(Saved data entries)
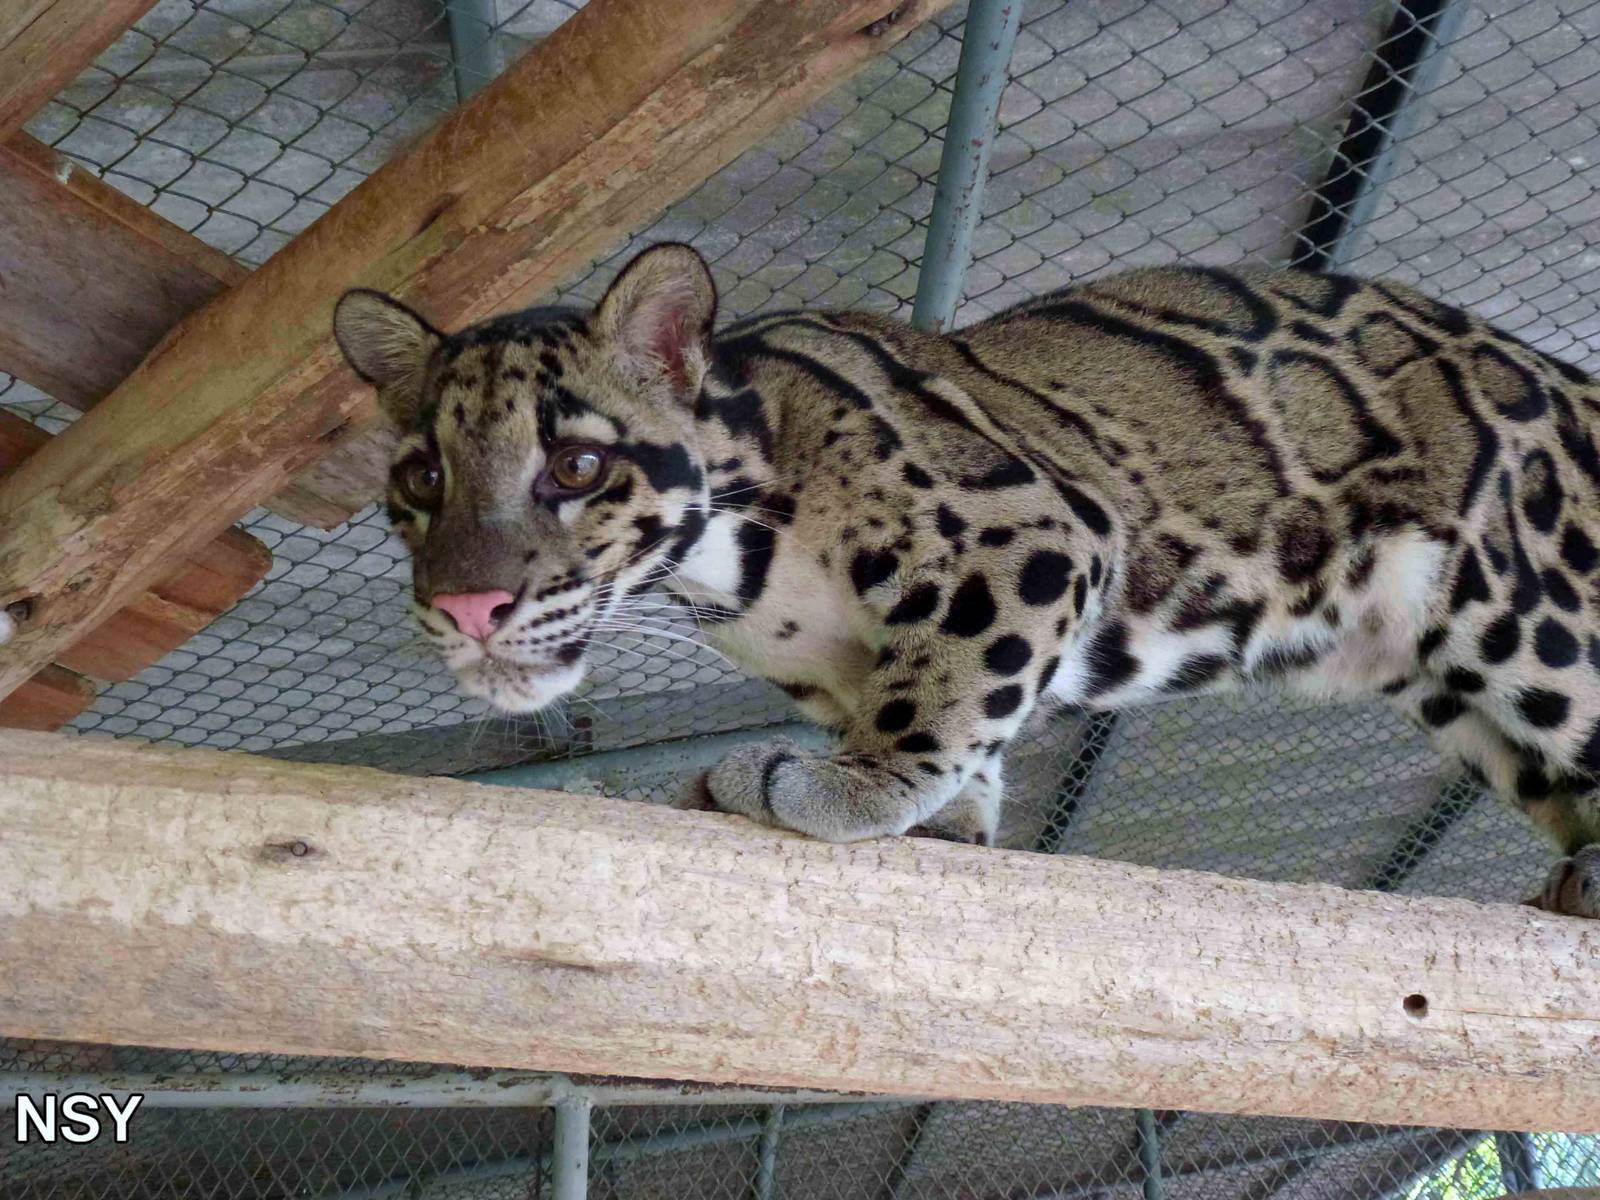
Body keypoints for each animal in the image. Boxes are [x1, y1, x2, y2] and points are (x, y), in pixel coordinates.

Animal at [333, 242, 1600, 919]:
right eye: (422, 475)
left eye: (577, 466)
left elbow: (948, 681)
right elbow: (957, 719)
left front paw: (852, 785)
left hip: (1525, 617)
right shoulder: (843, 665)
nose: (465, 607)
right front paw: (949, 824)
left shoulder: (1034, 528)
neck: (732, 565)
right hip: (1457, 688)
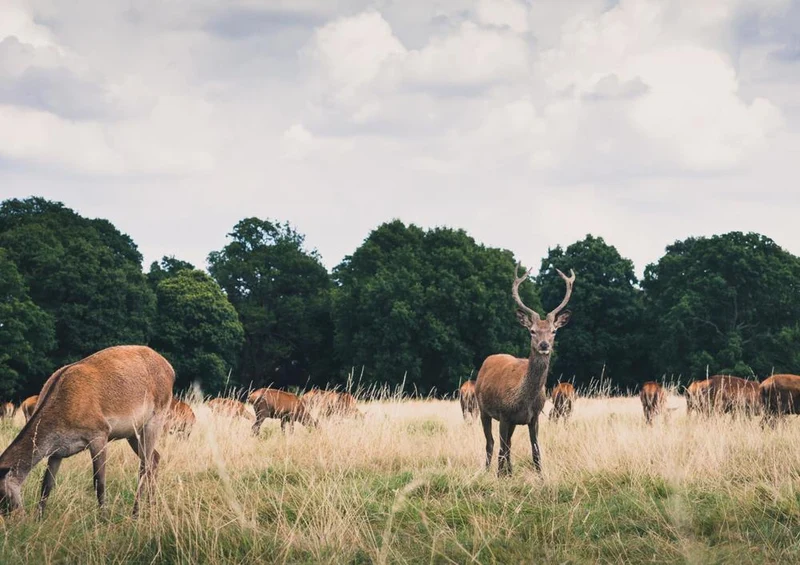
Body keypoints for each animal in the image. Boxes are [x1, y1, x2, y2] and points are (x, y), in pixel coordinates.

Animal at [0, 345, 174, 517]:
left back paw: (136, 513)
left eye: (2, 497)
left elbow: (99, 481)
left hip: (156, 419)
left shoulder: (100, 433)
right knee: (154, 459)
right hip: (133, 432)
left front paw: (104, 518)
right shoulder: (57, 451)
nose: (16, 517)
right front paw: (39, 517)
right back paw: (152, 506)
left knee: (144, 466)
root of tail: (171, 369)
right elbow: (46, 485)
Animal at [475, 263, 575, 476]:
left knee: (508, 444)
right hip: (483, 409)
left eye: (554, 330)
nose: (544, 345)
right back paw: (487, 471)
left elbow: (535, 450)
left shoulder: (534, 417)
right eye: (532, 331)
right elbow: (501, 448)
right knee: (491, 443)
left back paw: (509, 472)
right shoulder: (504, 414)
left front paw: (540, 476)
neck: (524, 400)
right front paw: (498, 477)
* * *
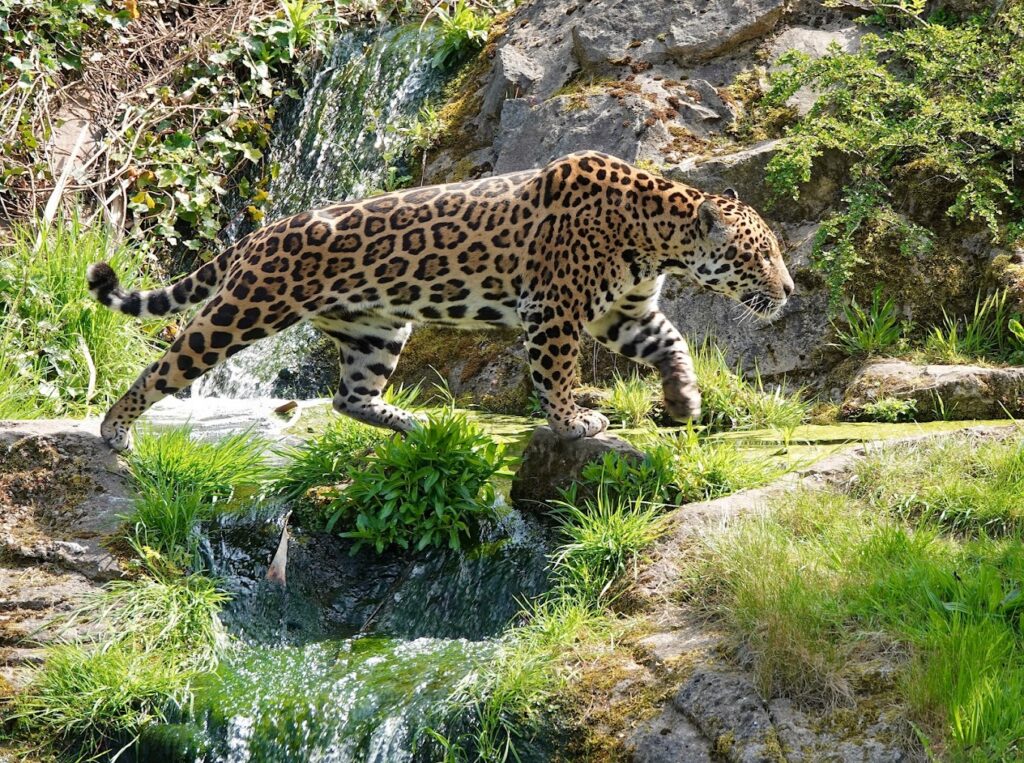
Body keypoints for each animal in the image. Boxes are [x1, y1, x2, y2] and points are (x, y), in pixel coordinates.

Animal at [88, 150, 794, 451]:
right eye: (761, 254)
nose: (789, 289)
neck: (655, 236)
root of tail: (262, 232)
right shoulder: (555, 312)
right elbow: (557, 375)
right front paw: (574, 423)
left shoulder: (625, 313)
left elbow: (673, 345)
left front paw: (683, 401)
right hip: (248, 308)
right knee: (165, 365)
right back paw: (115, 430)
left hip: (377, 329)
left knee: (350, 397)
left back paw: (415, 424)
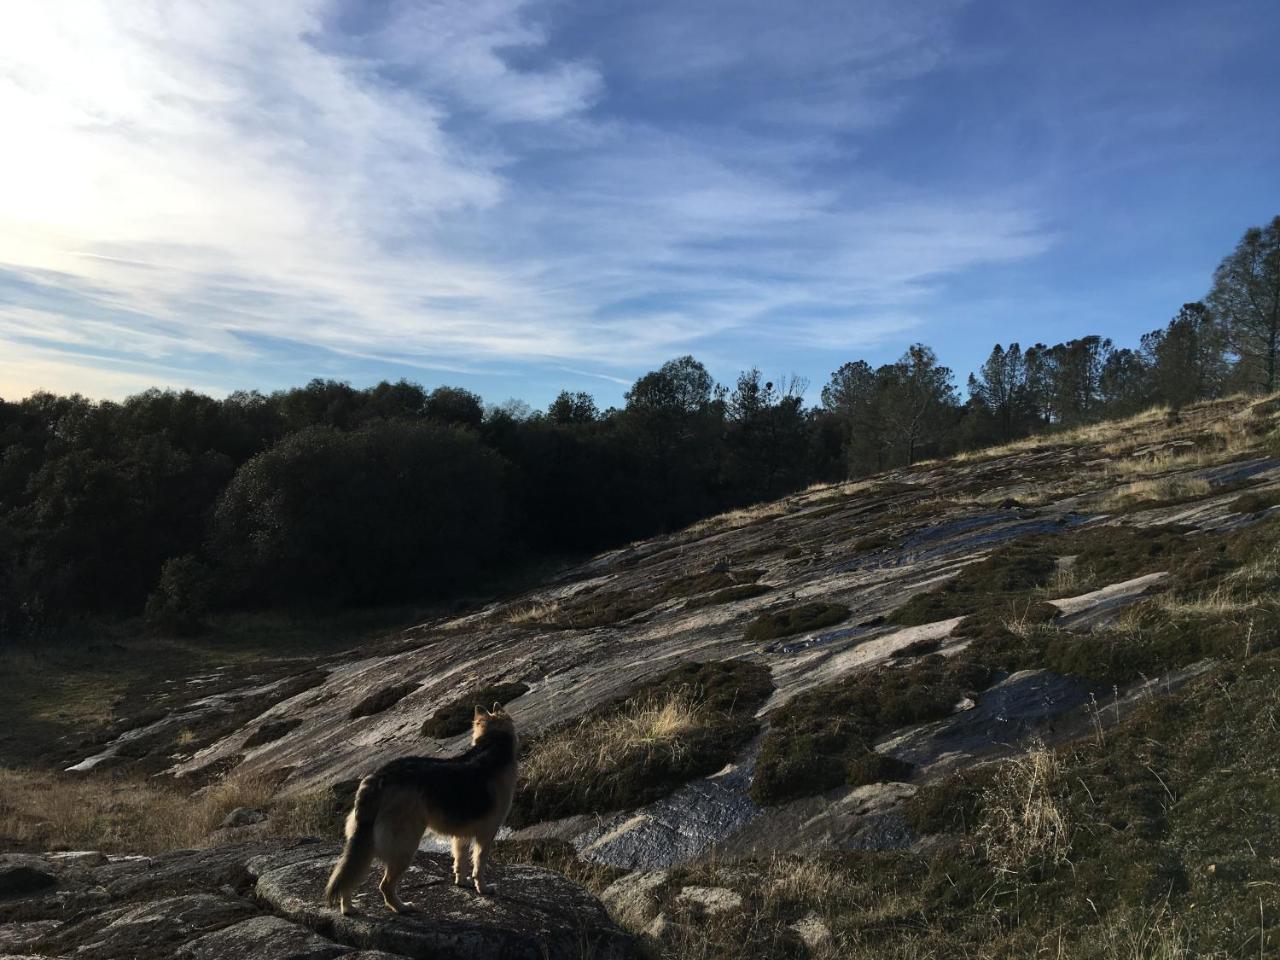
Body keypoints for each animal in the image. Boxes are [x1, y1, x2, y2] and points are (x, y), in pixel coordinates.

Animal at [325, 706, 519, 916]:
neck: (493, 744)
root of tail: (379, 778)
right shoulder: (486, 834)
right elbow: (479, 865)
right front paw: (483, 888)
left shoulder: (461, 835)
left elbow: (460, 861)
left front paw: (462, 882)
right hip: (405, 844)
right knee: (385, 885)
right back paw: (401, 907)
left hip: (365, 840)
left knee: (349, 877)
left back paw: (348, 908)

▸ Your instructions:
Write down again, exactly as given, only the lines above that fall from the line with "nose: (16, 517)" to the line with "right shoulder: (504, 414)", inclusive.

▸ Response below:
nose: (16, 517)
right front paw: (39, 517)
right back paw: (152, 506)
left knee: (144, 466)
root of tail: (171, 369)
right elbow: (46, 485)
Animal at [475, 263, 575, 476]:
left knee: (508, 444)
right hip: (483, 409)
left eye: (554, 330)
nose: (544, 345)
right back paw: (487, 471)
left elbow: (535, 450)
left shoulder: (534, 417)
right eye: (532, 331)
right elbow: (501, 448)
right knee: (491, 443)
left back paw: (509, 472)
right shoulder: (504, 414)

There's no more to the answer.